Caleb Mathura and Roy Brown in Jesus Christ Superstar

If memory serves, I've seen three different versions of Jesus Christ Superstar at area theatres in the last three years. And I have to say that the Timber Lake Playhouse’s current presentation of this show is one of the most unique and interesting I've seen to date. Sunday’s matinée performance of director Paul Stancato’s rock musical was stunning, and I thoroughly enjoyed it. Including its music direction by Michael McBride and Stancato's and associate Felicia Finley’s choreography, this outstanding production brought a brand-new, never-before-seen concept to this powerful musical. It really made me think about the story I was witnessing in a very contemporary, creative way.

The show's thrilling music by Andrew Lloyd Webber and lyrics by Tim Rice take us through the last seven days of Jesus’ life as told through the eyes of Judas Iscariot, and Caleb Mathura’s portrayal of Jesus was absolutely beautiful – one of the best I've ever seen. His falsetto was extraordinary, with a piercing quality that was so appropriate for his role, and Mathura had expressive eyes and facial expressions that made you feel his every emotion.

As Judas, Roy Brown was solid and had a strong voice, yet I just didn't get his take on the character. In fairness, maybe it was just so different from what I'm used to that I was stuck comparing him to other actors I've seen play this part. But while he did a respectable job, I wasn't feeling enough intensity or emotion from him; it was like Brown was spending so much time thinking about his lyrics, or something, that he wasn't quite able to fully develop his character’s personality.

Nissi Shalome, who played Mary Magdalene, was gorgeous, and she and Mathura complimented each other well. The graceful Shalome also gave a poignant solo performance of “I Don’t’ Know How to Love Him,” coming across as a mature and seasoned performer, and the actress wore a lovely yellow blouse, by costume designer Damarius Kennedy, with a bell sleeve that flowed beautifully. As for the rest of the cast members' costumes, Kennedy had them wearing different styles of jeans with jean vests, scarfs, headbands, and, for the women, long skirts or shorts that had a total hippie vibe. At one point, two of the male actors also donned fedoras, and several of the jean vests and jackets sported the Jesus Christ Superstar logo with its two-winged angels on the back.

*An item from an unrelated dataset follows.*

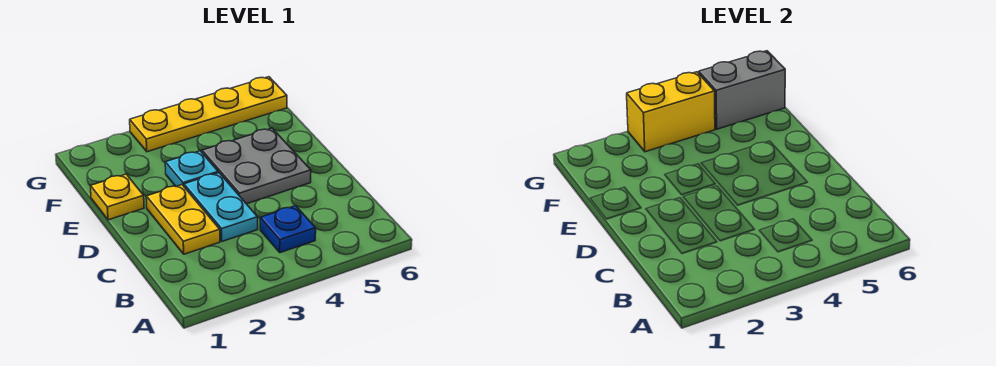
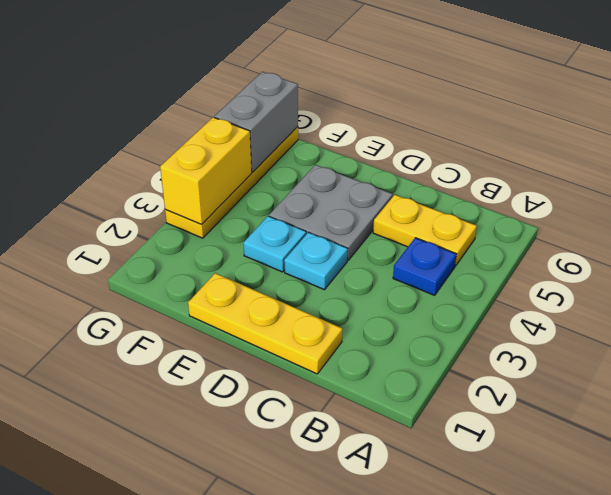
yellow plate C2:D2 level 1 -> yellow plate B5:C5 level 1
cyan plate C3:D3 level 1 -> cyan plate D3 level 1
yellow plate E1 level 1 -> yellow plate C1:E1 level 1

Joey LaPlant did a terrific job as the nefarious Caiaphas, boasting an extremely low bass voice that was surreal, and wore six-inch-heeled platform boots that he impressively navigated throughout the show’s entirety. His sidekick Annas, played by Eli Nash, was equally wicked, decked out in high-heeled black boots and a spiked arm bracelet.

Interestingly, Autumn Key was cast as King Herod, and having never seen a female play this role, I have to say she brought a new dimension to this character with her feisty dance moves and sassy personality. She, too, had an outfit that was eye-popping, a costume that found half of one leg covered with a lacy stocking and the other leg dressed in a peach Lycra (or leather) pant. Key also wore a flashy, silver-studded bra that reflected the lights nicely.

Meanwhile, John Burkland's lighting design was fabulous – especially the spotlights, which looked like a divine glow coming from heaven that enveloped individual actors as they sang. The color of the lights frequently changed, too, as the mood of each scene shifted and, at times, different patterns blinked on the floor.

Matt McClure's set design was equally eye-catching, with graffitied walls on each side of the stage, a high-rise platform with stairs on each end, and a fenced-in balcony. Timber Lake’s rotating stage added another dimension to the scenic design, and the performers were constantly moving about while the stage shifted, which must have required a lot of balance and concentration on the actors' part, especially for those wearing high-heeled boots or shoes. There were also highway lines painted on the floor, with construction barricades in the background and yellow caution tape attached to parts of the fencing – the same fencing used to handcuff Jesus prior to his crucifixion.

Like I said, this rendering of Jesus Christ Superstar was unique and unusual in its presentation, and the creative Stancato did a great job in his interpretation of events. At one point, Jesus even fell backward from the balcony – about a six-foot drop or more – and Mathura's fellow cast members caught him. That must have taken a lot of trust on the actor's part, and there were other equally impressive stunts and fight scenes, as well. While the entire production flowed from scene to scene effortlessly, there was also a lot to look at.

Timber Lake Playhouse’s interpretation of Jesus Christ Superstar was not exactly what I expected. But it was quite entertaining, and with its fresh concept, I found myself further contemplating how the modern world views this dramatic story of Christ and his apostles.